Thanks for all the replies. There is no clock in my circuit so I can't
use the time sampling approach.
I heard about delay generator but still not sure how they could replace
the "functional" nature of monostable. i.e triggering on edges of
incoming signal with fix period (t).
Any more light on that?
Please post your replies below the previous posts (bottom post) rather
than above them (top posting). I've cut and pasted your reply to look
as if it was bottom posted.
If you want a counter-based digital monostable - which gives you the
maximum control of your pulse width - you need to introduce a clock
into your system. Farnell list a number of 50MHz clock modules, most of
them costing around $5.
The alternative is to used tapped lumped constant delay lines, which
cost at least twice as much. Farnell list parts from C&D Technologies -
which are real lumed constant delay lines, and ostensibly similar parts
from Maxim/Dallas which - IIRR - are actually a number of monostables
hooked up in series, which is a option that you might consider, since
the recovery time for either one of a pair of monostables in series is
going to be more than long enough to allow you to produce very nearly
overlapping pulses.
There is the problem that you have got to arrange to cover the gap when
the first monostable has timed out and triggered the second, but the
output of the second monstable hasn't yet reacted to the trigger. Three
monostables would make this easy.
The mechanism for capturing your trigger edge and turning it into a
constant width pulse could be as simple as an RS flip-flop. The
incoming edge flips the bistable from the Reset to to the Set state,
and the Set output is fed into a delay line, and in due course
propagates around to flip the bistable back to the Reset state.
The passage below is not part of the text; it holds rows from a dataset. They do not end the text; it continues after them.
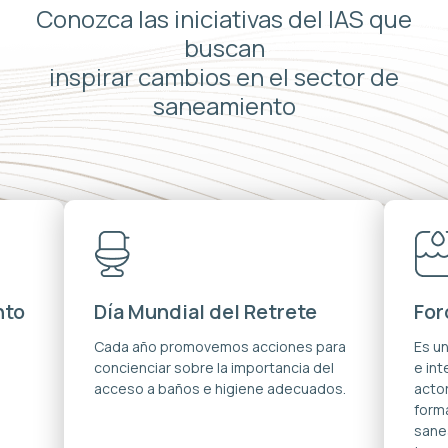
Conozca las iniciativas del IAS que
buscan
inspirar cambios en el sector de
saneamiento
nto
Día Mundial del Retrete
For
s
Cada año promovemos acciones para
Es u
concienciar sobre la importancia del
e in
acceso a baños e higiene adecuados.
acto
forma
sane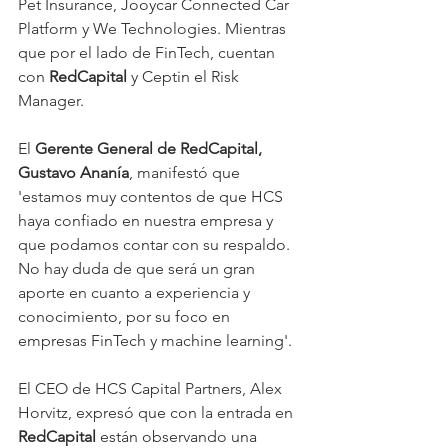
Pet Insurance, Jooycar Connected Car 
Platform y We Technologies. Mientras 
que por el lado de FinTech, cuentan 
con 
RedCapital 
y Ceptin el Risk 
Manager.
El 
Gerente General de RedCapital, 
Gustavo Ananía
, manifestó que 
'estamos muy contentos de que HCS 
haya confiado en nuestra empresa y 
que podamos contar con su respaldo. 
No hay duda de que será un gran 
aporte en cuanto a experiencia y 
conocimiento, por su foco en 
empresas FinTech y machine learning'.
El CEO de HCS Capital Partners, Alex 
Horvitz, expresó que con la entrada en 
RedCapital 
están observando una 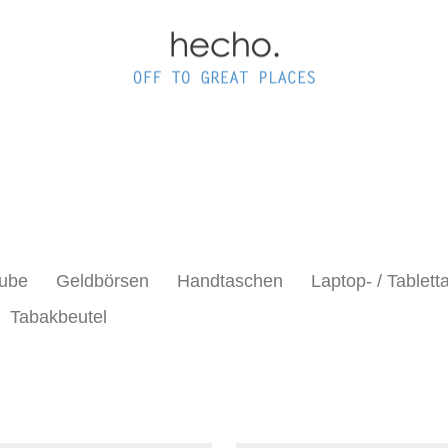
ube
Geldbörsen
Handtaschen
Laptop- / Tablet
Tabakbeutel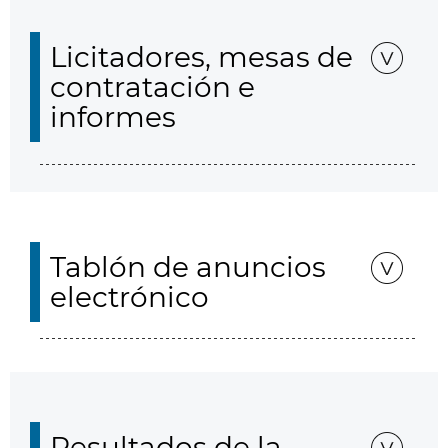
Licitadores, mesas de
contratación e
informes
Tablón de anuncios
electrónico
Resultados de la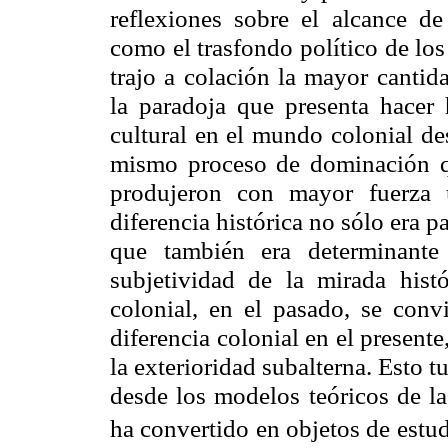
reflexiones sobre el alcance de
como el trasfondo político de los
trajo a colación la mayor cantid
la paradoja que presenta hacer h
cultural en el mundo colonial des
mismo proceso de dominación qu
produjeron con mayor fuerza 
diferencia histórica no sólo era p
que también era determinante
subjetividad de la mirada histó
colonial, en el pasado, se conv
diferencia colonial en el presente,
la exterioridad subalterna. Esto t
desde los modelos teóricos de la
ha convertido en objetos de estu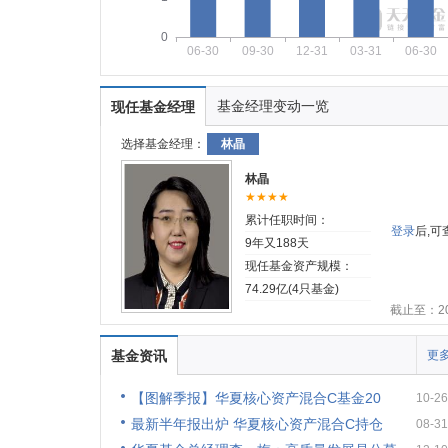
0
06-30
09-30
12-31
03-31
06-30
基金经理变动一览
现任基金经理
选择基金经理：
林晶
林晶
★★★★
累计任职时间：
登录
后,
9年又188天
现任基金资产规模：
74.29亿(4只基金)
截止至：202
基金资讯
更多
【图解季报】华夏核心资产混合C基金20
10-26
最新半年报出炉 华夏核心资产混合C持仓
08-31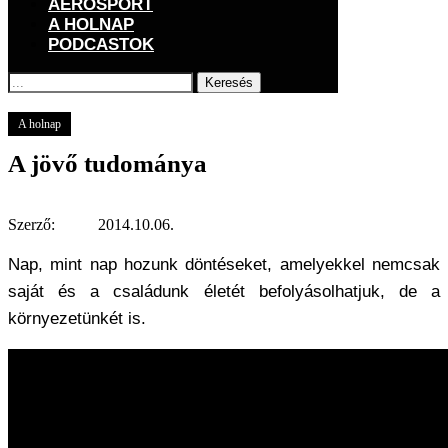
AEROSPORT
A HOLNAP
PODCASTOK
Keresés
Főoldal
A holnap
A jövő tudománya
A holnap
A jövő tudománya
Szerző:
2014.10.06.
Nap, mint nap hozunk döntéseket, amelyekkel nemcsak
saját és a családunk életét befolyásolhatjuk, de a
környezetünkét is.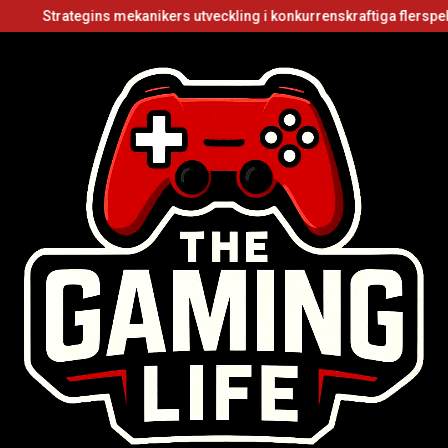
egins mekanikers utveckling i konkurrenskraftiga flerspelarvideospel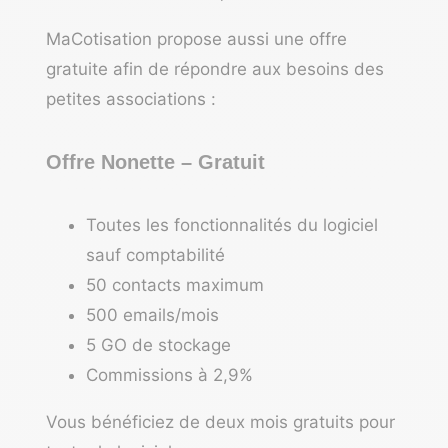
MaCotisation propose aussi une offre
gratuite afin de répondre aux besoins des
petites associations :
Offre Nonette – Gratuit
Toutes les fonctionnalités du logiciel
sauf comptabilité
50 contacts maximum
500 emails/mois
5 GO de stockage
Commissions à 2,9%
Vous bénéficiez de deux mois gratuits pour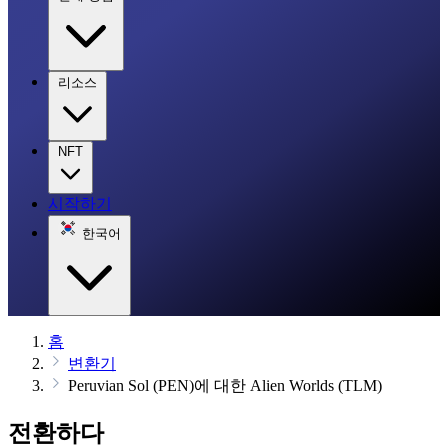
리소스
NFT
시작하기
한국어
홈
변환기
Peruvian Sol (PEN)에 대한 Alien Worlds (TLM)
전환하다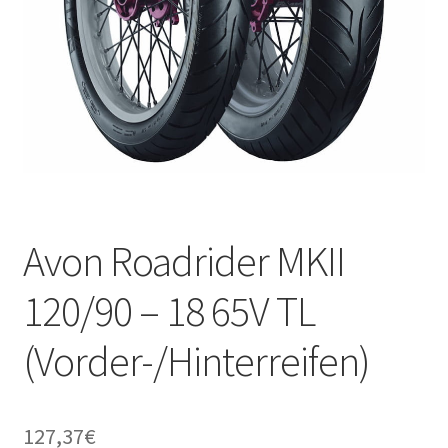
Avon Roadrider MKII
120/90 – 18 65V TL
(Vorder-/Hinterreifen)
127,37
€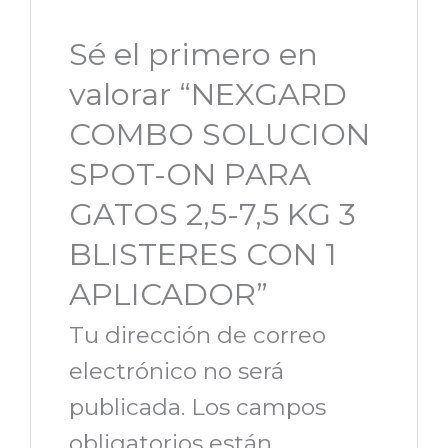
Sé el primero en
valorar “NEXGARD
COMBO SOLUCION
SPOT-ON PARA
GATOS 2,5-7,5 KG 3
BLISTERES CON 1
APLICADOR”
Tu dirección de correo
electrónico no será
publicada.
Los campos
obligatorios están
With an untapped delay line, the RS flip-flop is then held in the
Reset state for the whole period of the delay, which isn't what you
want.
With a tapped delay line, you can gate the signal going into the delay
line with the outputs from all the subsequent taps, which holds the
duration of the pulse going through the delay line, and the recovery
time, down to the tap-spacing.
The details of the implementation are going to depend on what you are
actually doing, and on what the triggerig pulse actually looks like -
if it s a well-defined narrow pulse, you might be better off feeding
that straignt into the delay line.
Hope this helps. E-mail me - my address is real - if you don't want to
publish the details of your application.